Instructions to follow: Rewrite the listing as a JSON list of strings, one string per line, leaving out any blank lines.

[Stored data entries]
###

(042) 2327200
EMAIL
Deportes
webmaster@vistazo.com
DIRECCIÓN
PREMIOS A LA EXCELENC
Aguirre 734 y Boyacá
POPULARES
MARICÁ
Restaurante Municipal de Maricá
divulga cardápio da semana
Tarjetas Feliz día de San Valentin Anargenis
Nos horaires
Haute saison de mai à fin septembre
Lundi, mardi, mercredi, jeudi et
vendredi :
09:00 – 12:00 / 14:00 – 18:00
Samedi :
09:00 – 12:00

###

Output for this exercise:
[
  "(042) 2327200",
  "EMAIL",
  "Deportes",
  "webmaster@vistazo.com",
  "DIRECCIÓN",
  "PREMIOS A LA EXCELENC",
  "Aguirre 734 y Boyacá",
  "POPULARES",
  "MARICÁ",
  "Restaurante Municipal de Maricá",
  "divulga cardápio da semana",
  "Tarjetas Feliz día de San Valentin Anargenis",
  "Nos horaires",
  "Haute saison de mai à fin septembre",
  "Lundi, mardi, mercredi, jeudi et",
  "vendredi :",
  "09:00 – 12:00 / 14:00 – 18:00",
  "Samedi :",
  "09:00 – 12:00"
]